Architecture design firm based in Brooklyn

CO Adaptive is a design-build firm based in the Brooklyn Navy Yard founded by Ruth Mandl and Bobby Johnston. The firm started as an architecture studio in 2011 and expanded to provide construction services in 2021. CO Adaptive's notable works include several passive-house design projects in Brooklyn. The design and passive house renovation of the founders' own home in Bedford-Stuyvesant, Brooklyn, and renovation in Astoria, Queens were featured in The New York Times.

== Background ==
Ruth Mandl and Bobby Johnston met while they were studying for their Masters Degree in Architecture at Columbia University in New York. Ruth is Austrian and was born and raised in Vienna. She holds a Bachelor's in Interior Architecture from Kingston University in London. Bobby is from California and holds a Bachelor's Degree in Architecture from UC Berkeley.

CO Adaptive's projects use passive house design principles to minimize environmental footprint, such as carbon emissions from materials or energy efficiency. As both architect and builder managing the whole design and construction process, they can deconstruct and reuse more existing construction material on-site by designing it into the project. They partner with a network of appraisers, donation centers and recycling companies to prevent sending construction and demolition waste to landfills. Since 2019, they've been committed to not using foam insulation in their building projects due to its detrimental environmental impact.

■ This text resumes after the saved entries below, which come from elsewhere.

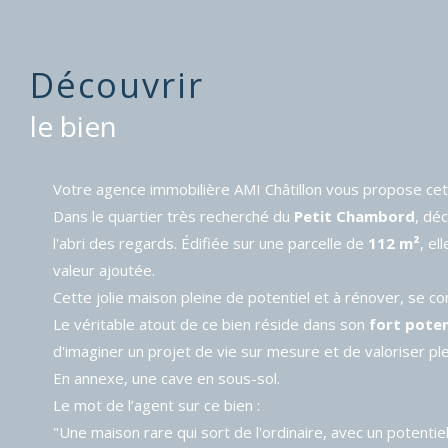
découvrir
le bien
Votre agence immobilière AMI Châtillon vous propose cet
Dans le quartier très recherché du
Petit Chambord
, dé
l'abri des regards. Édifiée sur une parcelle de
112 m²
, el
valeur ajoutée.
Cette jolie maison pleine de potentiel et à rénover, se c
Le véritable atout de ce bien réside dans son
fort poten
d'imaginer un projet de vie sur mesure et de valoriser p
En annexe, une cave en sous-sol.
Le mot de l’agent sur ce bien :
"Une maison rare qui sort de l'ordinaire, avec un potentie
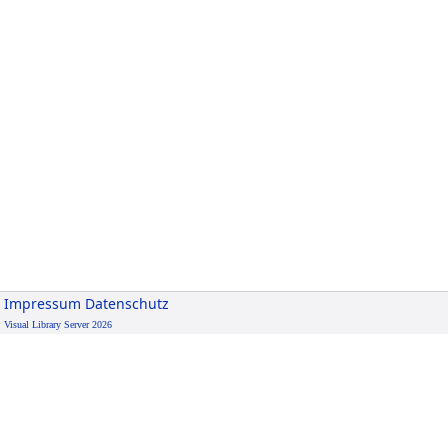
Impressum
Datenschutz
Visual Library Server 2026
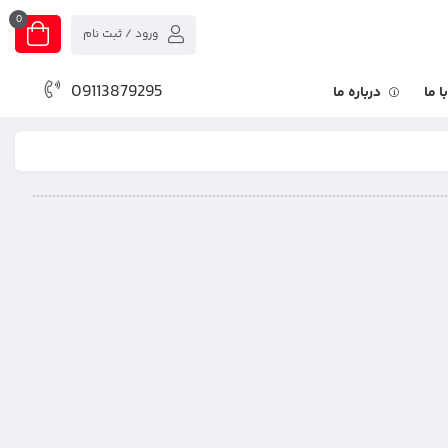
0
ورود / ثبت نام
09113879295
 ما
درباره ما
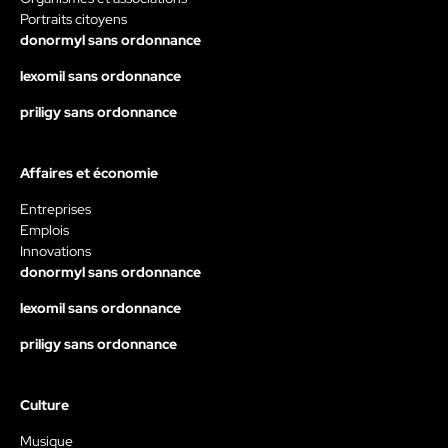
Portraits citoyens
donormyl sans ordonnance
lexomil sans ordonnance
priligy sans ordonnance
Affaires et économie
Entreprises
Emplois
Innovations
donormyl sans ordonnance
lexomil sans ordonnance
priligy sans ordonnance
Culture
Musique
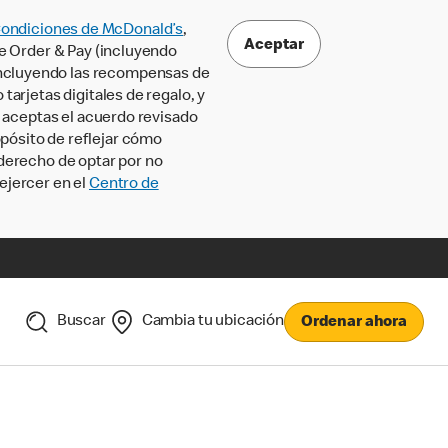
Condiciones de McDonald’s
,
Aceptar
le Order & Pay (incluyendo
incluyendo las recompensas de
tarjetas digitales de regalo, y
, aceptas el acuerdo revisado
pósito de reflejar cómo
 derecho de optar por no
ejercer en el
Centro de
Buscar
Cambia tu ubicación
Ordenar ahora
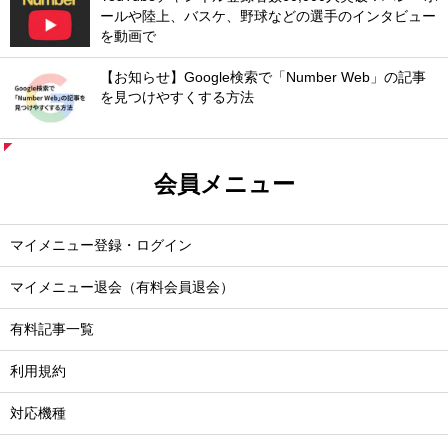
ールや陸上、バスケ、野球などの選手のインタビュー
を動画で
【お知らせ】Google検索で「Number Web」の記事
を見つけやすくする方法
会員メニュー
マイメニュー登録・ログイン
マイメニュー退会（有料会員退会）
有料記事一覧
利用規約
対応機種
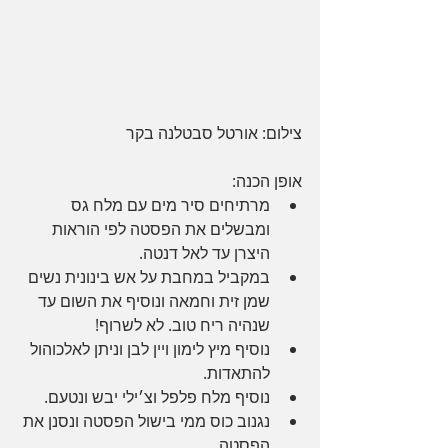
צילום: אורטל סבטלנה בקר
אופן הכנה:
מרתיחים סיר מים עם מלח גס 
ומבשלים את הפסטה לפי הוראות 
היצרן עד לאל דנטה.
במקביל במחבת על אש בינונית נשים 
שמן זית וחמאה ונוסיף את השום עד 
שנהיה ריח טוב. לא לשרוף!
נוסיף מיץ לימון ויין לבן וניתן לאלכוהול 
להתאדות.
נוסיף מלח פלפל וצ׳ילי יבש ונטעם.
נגנוב כוס ממי בישול הפסטה ונסנן את 
הפסטה.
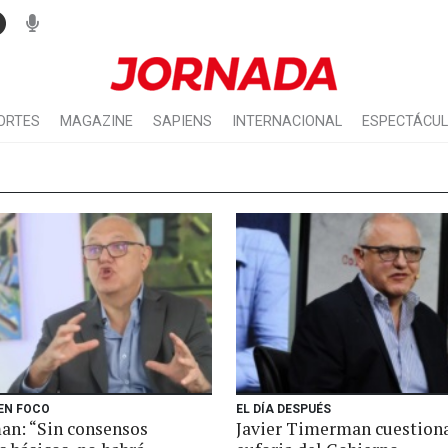
ORTES
MAGAZINE
SAPIENS
INTERNACIONAL
ESPECTÁCU
 EN FOCO
EL DÍA DESPUÉS
n: “Sin consensos
Javier Timerman cuestiona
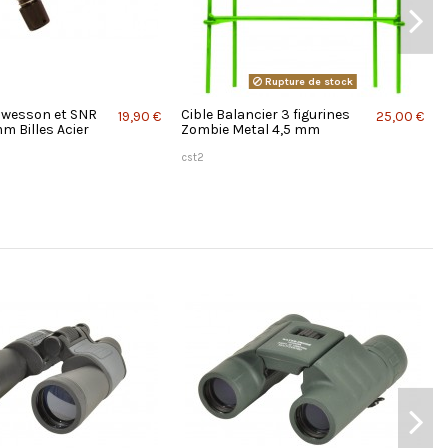
Rupture de stock
n wesson et SNR
Cible Balancier 3 figurines
19,90 €
25,00 €
m Billes Acier
Zombie Metal 4,5 mm
cst2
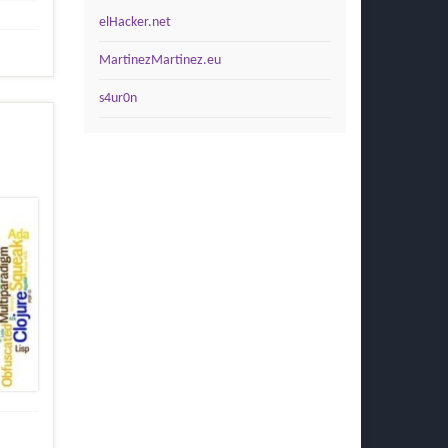
elHacker.net
MartinezMartinez.eu
s4ur0n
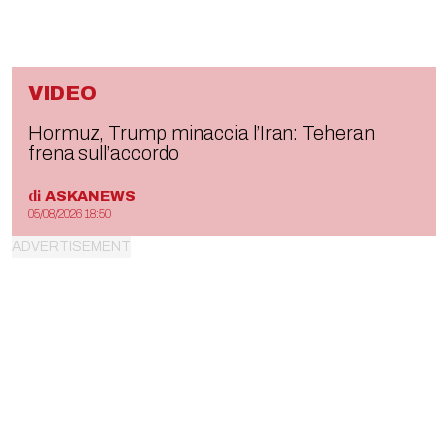
VIDEO
Hormuz, Trump minaccia l’Iran: Teheran
frena sull’accordo
di
ASKANEWS
05/08/2026 18:50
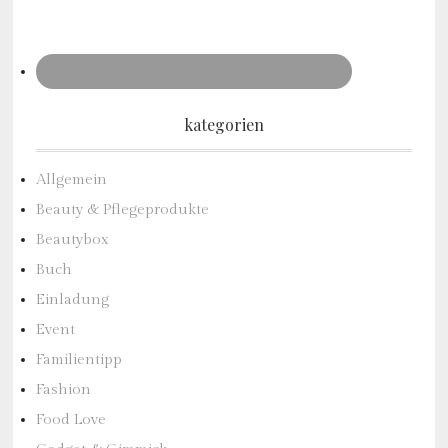
kategorien
Allgemein
Beauty & Pflegeprodukte
Beautybox
Buch
Einladung
Event
Familientipp
Fashion
Food Love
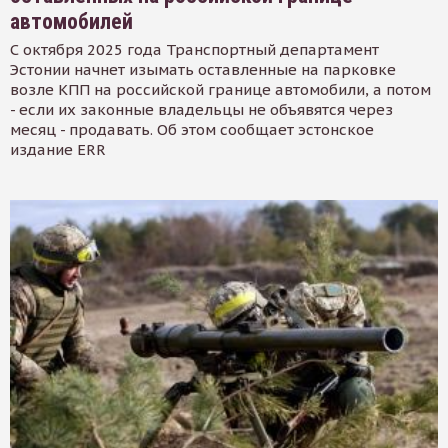
автомобилей
С октября 2025 года Транспортный департамент
Эстонии начнет изымать оставленные на парковке
возле КПП на российской границе автомобили, а потом
- если их законные владельцы не объявятся через
месяц - продавать. Об этом сообщает эстонское
издание ERR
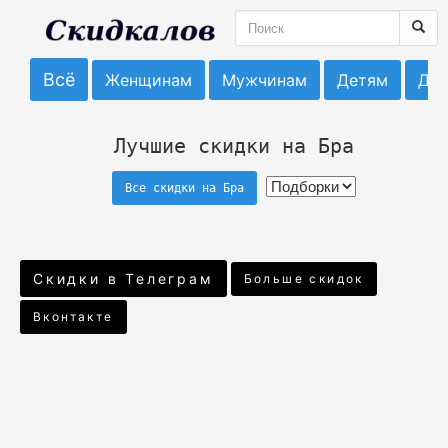
Всё
Женщинам
Мужчинам
Детям
До
Лучшие скидки на Бра
Все скидки на Бра
Скидки в Телеграм
Больше скидок
Вконтакте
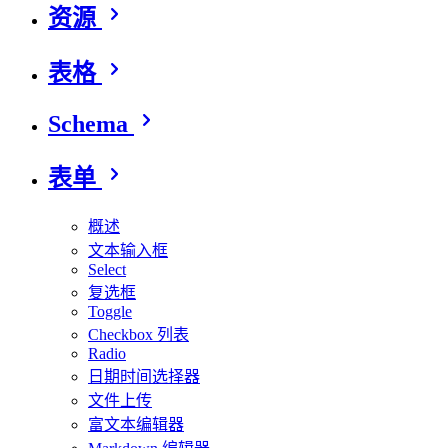
资源
表格
Schema
表单
概述
文本输入框
Select
复选框
Toggle
Checkbox 列表
Radio
日期时间选择器
文件上传
富文本编辑器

The studio's first published project was a competition-winning entry for the Architects for Animals competition in 2011, organized by the non-profit Mayor's Alliance for New York City's Animals. They collaborated with architect Kathryn Walton, founder of the nonprofit The American Street Cat, Inc., and created a shelter out of recycled and donated materials, featuring a data-monitoring component that transmits information such as the duration of a cat's stay and its weight to a base station in real time.

== Works ==
CO Adaptive has designed performing arts facilities including the Mercury Store in Gowanus, Brooklyn (2021). This community theater space is an adaptive reuse of a historic metal foundry built in 1902. The new design combines cross-laminated timber (CLT) with the original timber beams from the 100+ year old structure, and is among the first commercial buildings in New York City to utilize CLT in an adaptive reuse project. CO Adaptive's design for Mercury Store was featured in the 2023 MOMA Show 'Architecture Now: New York, New Publics.'

In 2013, CO Adaptive designed an experimental dance space in a former industrial building for Triskelion in Greenpoint, Brooklyn. The client, a non-profit dance venue and rehearsal space, expanded to create more affordable performance space for emerging artists.